My naïve, foolish, ignorant, IANAL reading of copyright law is that it is economic impact, not design intent, that determines harm. But…maybe the two lawyers here can set me straight on that!
@blakereid@inthehands I wouldn't say LLMs are 'designed' to economically displace book authors. They're designed to compose a wide range of coherent, fluent texts, in response to free-form user prompts, for a very wide range of purposes to which a very wide range of users might put them--from the mundane to the sublime. (I agree that framing will be key here, and that a lot of the framing will be gaming.)
@inthehands@blakereid Intent is relevant, potentially, to the first fair use factor: the purpose and character of the use. That factor has tended to decompose into two subfactors: commercial or noncommercial; transformative or nontransformative. But that rubric is a little up in the air after AWF v. Goldsmith. Some (but few) courts consider whether the use is good faith or bad faith, but that's appropriately uncommon imo.
@AnnemarieBridy@inthehands some of them even say the quiet part out loud, like "Journalists and newsrooms use Lede Al for high school and college sports reporting, automating the process so that they don't have to dedicate resources to local sports coverage."

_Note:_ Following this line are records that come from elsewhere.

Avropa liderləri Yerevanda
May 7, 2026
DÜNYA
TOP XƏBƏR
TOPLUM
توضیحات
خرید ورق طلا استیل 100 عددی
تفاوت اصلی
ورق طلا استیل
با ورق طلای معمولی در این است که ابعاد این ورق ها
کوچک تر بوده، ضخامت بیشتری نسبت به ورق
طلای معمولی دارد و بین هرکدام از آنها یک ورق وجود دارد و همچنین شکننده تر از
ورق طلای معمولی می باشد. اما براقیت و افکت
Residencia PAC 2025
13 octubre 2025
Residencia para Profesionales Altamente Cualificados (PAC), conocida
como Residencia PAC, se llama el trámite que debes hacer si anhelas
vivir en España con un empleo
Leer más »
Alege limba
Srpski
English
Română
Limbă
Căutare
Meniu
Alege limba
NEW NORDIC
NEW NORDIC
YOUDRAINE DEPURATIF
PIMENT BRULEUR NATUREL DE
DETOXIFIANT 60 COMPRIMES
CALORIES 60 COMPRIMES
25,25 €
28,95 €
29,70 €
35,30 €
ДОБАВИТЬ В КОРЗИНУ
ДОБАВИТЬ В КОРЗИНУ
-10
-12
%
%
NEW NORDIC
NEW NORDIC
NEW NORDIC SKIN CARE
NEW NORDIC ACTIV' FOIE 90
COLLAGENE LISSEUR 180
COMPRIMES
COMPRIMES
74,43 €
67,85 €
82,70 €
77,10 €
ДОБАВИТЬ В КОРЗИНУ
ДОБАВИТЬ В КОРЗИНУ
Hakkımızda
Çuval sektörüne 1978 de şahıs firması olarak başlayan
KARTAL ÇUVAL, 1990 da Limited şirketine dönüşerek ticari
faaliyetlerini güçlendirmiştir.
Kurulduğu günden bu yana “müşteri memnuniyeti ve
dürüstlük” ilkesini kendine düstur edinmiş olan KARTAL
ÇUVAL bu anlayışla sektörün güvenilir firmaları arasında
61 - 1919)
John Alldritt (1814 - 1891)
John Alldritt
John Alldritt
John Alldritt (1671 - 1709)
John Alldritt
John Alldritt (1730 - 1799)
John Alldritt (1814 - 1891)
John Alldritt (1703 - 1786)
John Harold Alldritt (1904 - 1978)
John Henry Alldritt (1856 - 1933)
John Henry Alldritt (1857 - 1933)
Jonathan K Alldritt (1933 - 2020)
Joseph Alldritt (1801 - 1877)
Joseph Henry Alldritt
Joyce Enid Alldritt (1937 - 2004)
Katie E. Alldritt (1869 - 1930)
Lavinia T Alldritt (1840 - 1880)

@AnnemarieBridy@inthehands a great deal of "local news organizations" have private equity owners whose explicit goal is to reduce costs (i.e., headcount) and are very likely treat the availability of AI tools to generate content as cover to displace journalists.
@blakereid@inthehands If the stated purpose of the partnership is “to develop tools that could assist local news organizations,” I’m not sure where you’re seeing implied displacement. There is certainly a fear of disinformation, but that doesn’t strike me as a substitution issue that copyright is meant to address, and I’m not sure how saying that training LLMs isn’t fair use would address the problem of disinformation (which is being generated and distributed quite widely right now by humans).
@AnnemarieBridy@inthehands depends on which platform we’re talking about, but there are some overt declarations of intended uses that at least imply displacement (e.g., https://openai.com/blog/partnership-with-american-journalism-project-to-support-local-news). I also think displacement is pretty strongly implied by the transformativity argument. But then again, there are hard first order questions about how to divine purpose and how to sort between multiple purposes (complicated further by the mess of Warhol). Very hard to make confident predictions here.